Aggregate and Inspect Provenance

national <- onet_measure_aggregate(
  occupation_scores,
  weights,
  measure_id = "stylized_task_score"
)

national |>
  select(-coverage, -provenance) |>
  onet_kable()
measure_id aggregate total_employment covered_employment employment_coverage_share n_occupations n_reference_soc
stylized_task_score 0.421 5234530 5023300 0.96 2 2

onet_provenance(national) |>
  onet_kable()
measure_id weight_source weight_year source_taxonomy reference_taxonomy bridge_used crosswalk_path
stylized_task_score OEWS 2024 2018 SOC 2018 SOC FALSE 2018 SOC -> 2018 SOC

Check Sensitivity to Plumbing Choices

diagnostic <- onet_measure_sensitivity(
  measure,
  weight_panels = weights,
  task_ratings = task_ratings,
  task_metadata = tasks,
  include_supplemental = c(FALSE, TRUE)
)

diagnostic |>
  select(scenario, aggregate, employment_coverage_share, movement, movement_percent) |>
  onet_kable()
scenario aggregate employment_coverage_share movement movement_percent
RT_core / task_release / weights / no_bridge 0.421 0.96 0.000 0.000
RT_core_plus_supplemental / task_release / weights / no_bridge 0.373 0.96 -0.047 -0.112
plot_diagnostic <- diagnostic |>
  mutate(
    rule = if_else(
      include_supplemental,
      "Core + supplemental tasks",
      "Core tasks only"
    )
  )

ggplot2::ggplot(plot_diagnostic, ggplot2::aes(
  x = aggregate,
  y = stats::reorder(rule, aggregate)
)) +
  ggplot2::geom_vline(
    xintercept = plot_diagnostic$baseline_aggregate[[1]],
    color = onet2r_colors[["slate"]],
    linetype = "dashed"
  ) +
  ggplot2::geom_segment(
    ggplot2::aes(x = 0, xend = aggregate, yend = rule),
    color = onet2r_colors[["light_gray"]],
    linewidth = 1.1
  ) +
  ggplot2::geom_point(color = onet2r_colors[["teal"]], size = 4) +
  ggplot2::geom_text(
    ggplot2::aes(label = sprintf("%.3f", aggregate)),
    hjust = -0.3,
    size = 3.5,
    color = onet2r_colors[["ink"]]
  ) +
  ggplot2::scale_x_continuous(
    expand = ggplot2::expansion(mult = c(0, 0.18))
  ) +
  ggplot2::labs(
    title = "Task handling moves the headline number",
    subtitle = "Same task score, two rollup rules.

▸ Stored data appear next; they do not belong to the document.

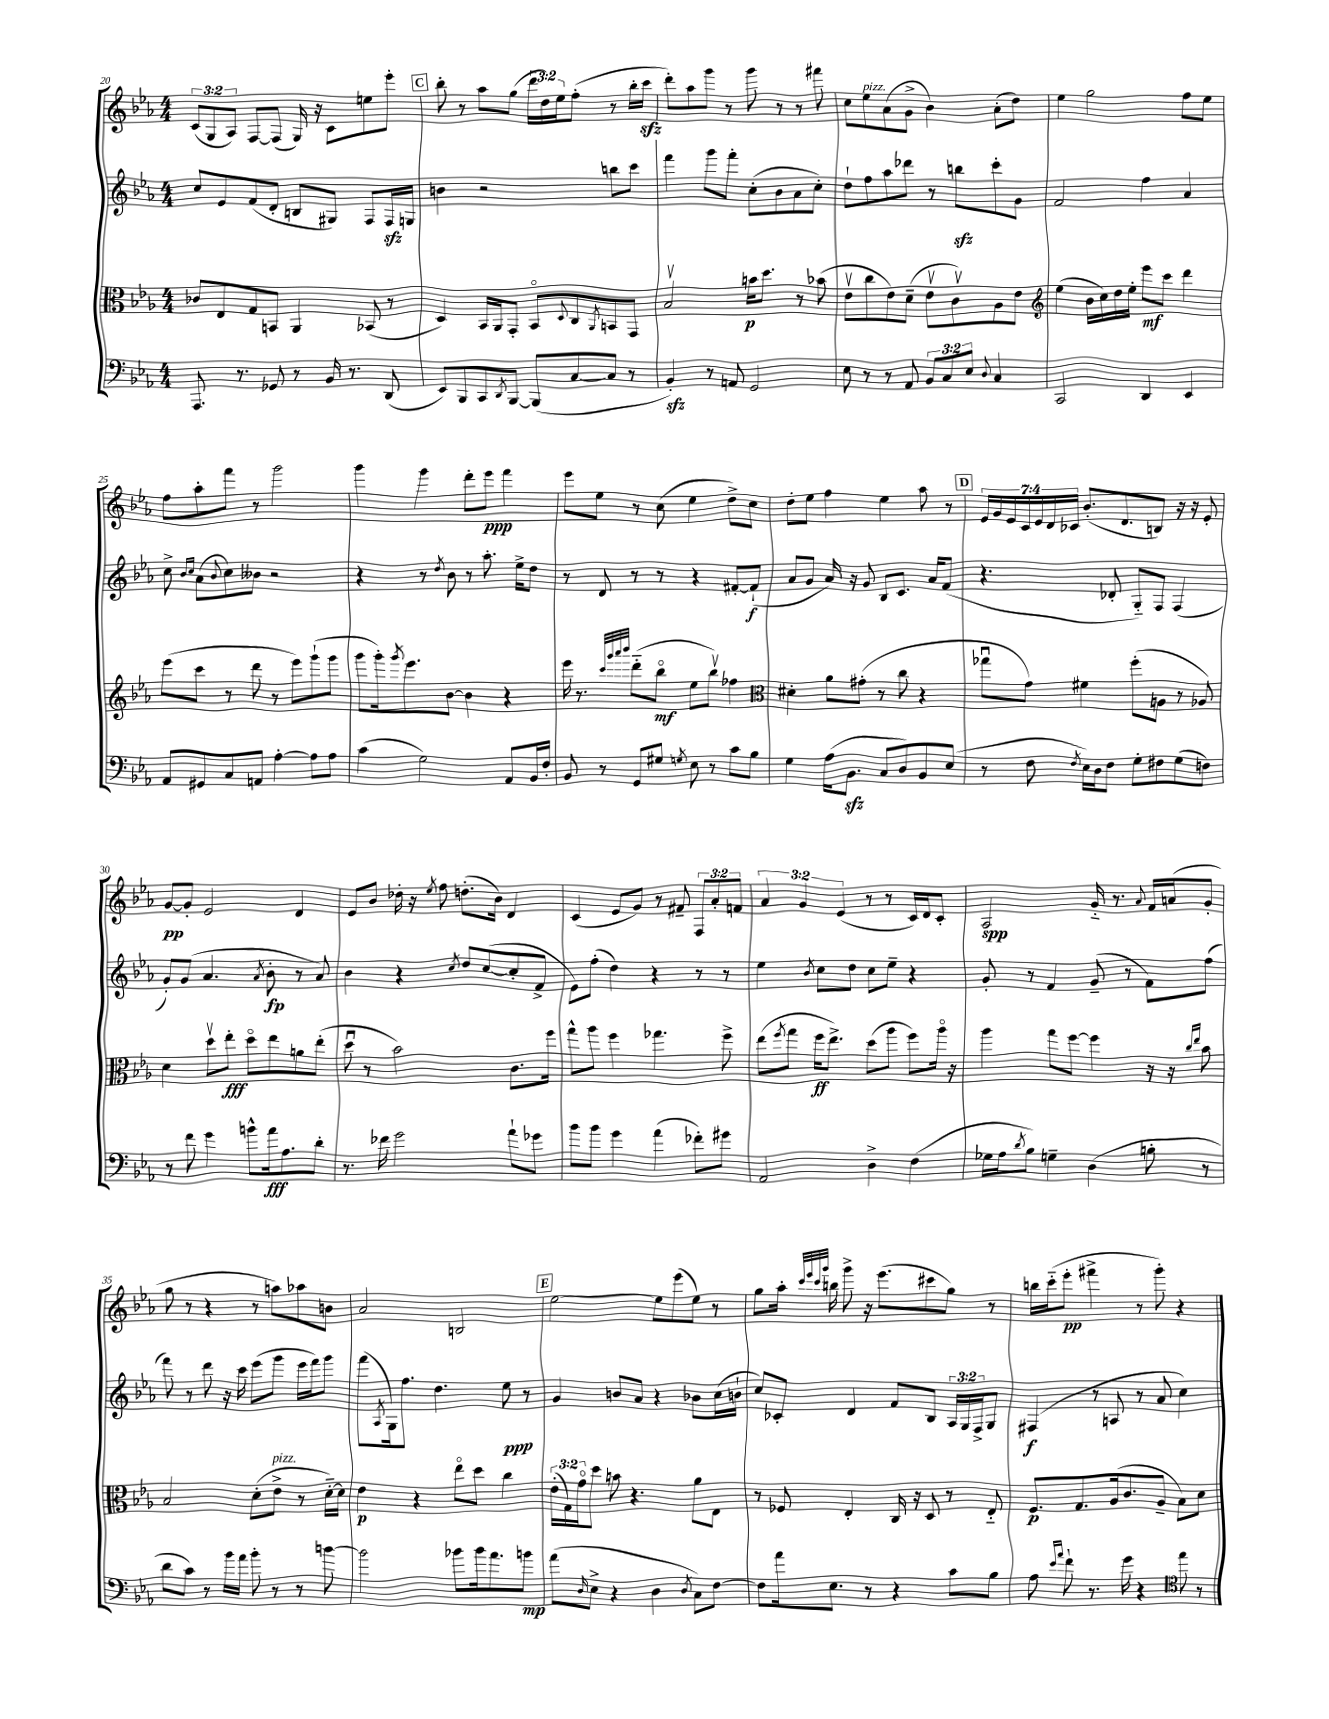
<<
\new StaffGroup <<
\new Staff = "s0" {
    \clef treble \key ees \major \numericTimeSignature \time 4/4 \override Staff.TupletNumber.text = #tuplet-number::calc-fraction-text
    \tuplet 3/2 { c'8( g8 aes8) } f8~ f8( g16) r16 c'8 e''8 ees'''8-. |
    \mark \markup { \box "C" } bes''8-. r8 aes''8 g''8( \tuplet 3/2 { d'''16 d''16) ees''16 } f''8-.( r8 bes''16-. c'''16\sfz |
    d'''8-.) aes''8 g'''8 r8 g'''8 r8 r8 fis'''8 |
    c''8 ees''8^\markup { \italic "pizz." } aes'8( g'8-> bes'4) aes'8-.( d''8) |
    ees''4 g''2 f''8 ees''8 |
    f''8 aes''8-. f'''8 r8 g'''2 |
    g'''4 g'''4 d'''8-. ees'''8\ppp f'''4 |
    ees'''8 ees''8 r8 c''8( ees''4 d''8->) c''8 |
    d''8-. ees''8 f''4 ees''4 aes''8 r8 |
    \mark \markup { \box "D" } \tuplet 7/4 { ees'16 g'16 ees'16 c'16 ees'16 d'16 ces'16 } bes'8.-.( d'8. b8) r16 r16 ees'8-. |
    g'8~\pp g'8-. ees'2 d'4 |
    ees'8 bes'8 des''16-. r16 \acciaccatura { ees''8 } f''8 d''8.-.( bes'16) d'4 |
    c'4( ees'8 g'8) r8 fis'8-- \tuplet 3/2 { f8 aes'8-. f'8 } |
    \tuplet 3/2 { aes'4 g'4 ees'4( } r8 r8 c'16) d'16 c'8-. |
    aes2\spp g'16-_ r8. \appoggiatura { aes'8 } f'16 a'16( g'8-. |
    g''8 r8 r4 r8 a''8) aes''8 b'8 |
    aes'2 b2 |
    \mark \markup { \box "E" } ees''2~ ees''8 ees'''8( ees''8) r8 |
    g''8 aes''16-. \grace { c'''32 ees'''32 c'''32 g'''32 } b''16 g'''8-> r16 ees'''8.( cis'''8 g''8) r8 |
    b''16 c'''16-_( ees'''8-.\pp fis'''4-> r8 g'''8-.) r4 \bar "|." |
}
\new Staff = "s1" {
    \clef treble \key ees \major \numericTimeSignature \time 4/4 \override Staff.TupletNumber.text = #tuplet-number::calc-fraction-text
    c''8 ees'8 f'8( d'8-. b8 gis8) f8 f16\sfz g16 |
    \mark \markup { \box "C" } b'4 r2 b''8 c'''8 |
    f'''4 g'''8 f'''8-. c''8-.( bes'8 aes'8 c''8-.) |
    d''8-! f''8 aes''8 des'''8 r8 b''8\sfz c'''8-. g'8 |
    f'2 f''4 aes'4 |
    c''8-> \grace { bes'16 c''16 } aes'8( \appoggiatura { bes'8 } c''8) beses'8 r2 |
    r4 r8 \acciaccatura { d''8 } bes'8 r8 aes''8.-. ees''16-> d''8 |
    r8 d'8 r8 r8 r4 fis'8~-. fis'8-!\f( |
    aes'8 g'8 aes'16) r16 g'8 bes8 c'8. aes'16 f'8( |
    \mark \markup { \box "D" } r4. des'8-. g8-_) f8 f4( |
    g'8-.) g'8( aes'4. \acciaccatura { aes'8 } bes'8-.\fp r8 aes'8) |
    bes'4 r4 \acciaccatura { c''8 } d''8 c''8~( c''8-. f'8-> |
    ees'8) f''8-.( d''4) r4 r8 r8 |
    ees''4 \acciaccatura { bes'8 } c''8 d''8 c''8 ees''8-- r4 |
    g'8-. r8 f'4 g'8--( r8 f'8) f''8( |
    f'''8) r8 d'''8 r16 c'''16 ees'''8( g'''8 ees'''16 f'''16) g'''8 |
    f'''8( \acciaccatura { aes8 } g16) f''8. d''4. ees''8\ppp r8 |
    \mark \markup { \box "E" } g'4 b'8 aes'8 r4 bes'8 c''16( b'16-! |
    c''8) ces'8-. d'4 f'8 bes8 \tuplet 3/2 { aes16 g16 f16-> } g8 |
    fis4\f( r8 a8 r8 aes'8 c''4) \bar "|." |
}
\new Staff = "s2" {
    \clef alto \key ees \major \numericTimeSignature \time 4/4 \override Staff.TupletNumber.text = #tuplet-number::calc-fraction-text
    ces'8 ees8 g8 b,8 aes,4 bes,8( r8 |
    \mark \markup { \box "C" } d4) bes,16 aes,16 g,8-. bes,8\flageolet \appoggiatura { d8 } c8 \acciaccatura { aes,8 } b,8 g,8 |
    bes2\upbow b'16\p d''8. r8 bes'8( |
    ees'8\upbow c''8 ees'8) d'8--( ees'8\upbow c'8\upbow) aes8 ees'8 |
    \clef treble ees''4( bes'16 c''16) d''16 ees''16-. ees'''8\mf c'''8 d'''4 |
    ees'''8( c'''8 r8 d'''8 r8 ees'''8) g'''8-!( g'''8 |
    g'''8 g'''16-.) \acciaccatura { g'''8 } ees'''8. bes'8~ bes'4 r4 |
    ees'''16 r8. \grace { c'''32 g'''32 aes'''32 bes'''32 } d'''8-_( bes''8\flageolet\mf ees''8 bes''8\upbow) fes''4 |
    \clef alto dis'4-. aes'8 gis'8-.( r8 c''8 r4 |
    \mark \markup { \box "D" } ges''8\downbow g'8) fis'4 f''8-.( a8 r8 aes8) |
    d'4 d''8\upbow ees''8-.\fff d''8\flageolet ees''8 a'8 ees''8-.( |
    d''8\downbow r8 bes'2) c'8. f''16 |
    g''8-^ aes''8 f''4 ges''4. f''8-> |
    ees''8( \acciaccatura { f''8 } g''8 f''16\ff ees''8.->) d''8( aes''8 f''8) aes''16\flageolet r16 |
    aes''4 g''8 f''8~ f''4 r16 r16 \grace { c''16 ees''16 } bes'8 |
    bes2 d'8-.( ees'8->^\markup { \italic "pizz." } r8 d'16~-_) d'16 |
    ees'4\p r4 ees''8\flageolet d''8 c''4 |
    \mark \markup { \box "E" } \tuplet 3/2 { ees'16-.( g16) g'16\flageolet } d''8 b'8 r4. aes'8 ees8 |
    r8 fes8 ees4-. c16 r16 d8 r8 ees8-_ |
    f8.\p g8. aes16( c'8. aes8-- bes8) d'8 \bar "|." |
}
\new Staff = "s3" {
    \clef bass \key ees \major \numericTimeSignature \time 4/4 \override Staff.TupletNumber.text = #tuplet-number::calc-fraction-text
    aes,,8. r8. ges,8 r8 bes,16 r8. d,8( |
    \mark \markup { \box "C" } ees,8) bes,,8 c,8 \acciaccatura { d,8 } bes,,8~ bes,,8( c8~ c8 r8 |
    bes,4-.\sfz) r8 a,8 g,2 |
    ees8 r8 r8 aes,8 \tuplet 3/2 { bes,8 c8 ees8 } \appoggiatura { d8 } c4 |
    c,2 d,4 ees,4 |
    aes,8 gis,8 c8 a,8 aes4~-. aes8 aes8 |
    c'4( g2) aes,8 bes,16 f16-. |
    bes,8 r8 g,8 gis8 \acciaccatura { g8 } ees8 r8 c'8 bes8 |
    g4 aes16( bes,8.\sfz c8 d8) bes,8 ees8( |
    \mark \markup { \box "D" } r8 f8 \acciaccatura { f8 } ees16) d16 f8 g8-. fis8 g8( f8) |
    r8 f'8 g'4 b'8-^ aes'16\fff aes8. d'8-. |
    r8. fes'16 g'2 aes'8-! ges'8 |
    bes'8 bes'8 g'4 aes'4( fes'8-.) gis'8 |
    aes,2 d4-> f4( |
    ges16 aes16 \acciaccatura { d'8 } bes8) g4-- d4( b8-. r8 |
    d'8 c'8) r8 bes'16 aes'16 bes'8-. r8 r8 b'8~ |
    b'2 bes'8 bes'16 aes'8. b'8\mp |
    \mark \markup { \box "E" } aes'8( \grace { d16 } ees8-> r4 d4 \acciaccatura { d8 } c8) f8~ |
    f8 aes'16 ees8. r8 r4 c'8 bes8 |
    aes8 \grace { ees'16 aes'16 } f'8-! r8. g'16 r4 \clef tenor ees''8 r8 \bar "|." |
}
>>
>>
\layout { \context { \Score currentBarNumber = #20 } }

The dashed line is the baseline.",
    x = "Aggregate score",
    y = NULL
  ) +
  onet2r_theme()

Horizontal dot chart comparing core-only and core-plus-supplemental stylized task aggregates.

The diagnostic will not tell you which task score is right. It reports how far the headline number moves when non-substantive plumbing changes.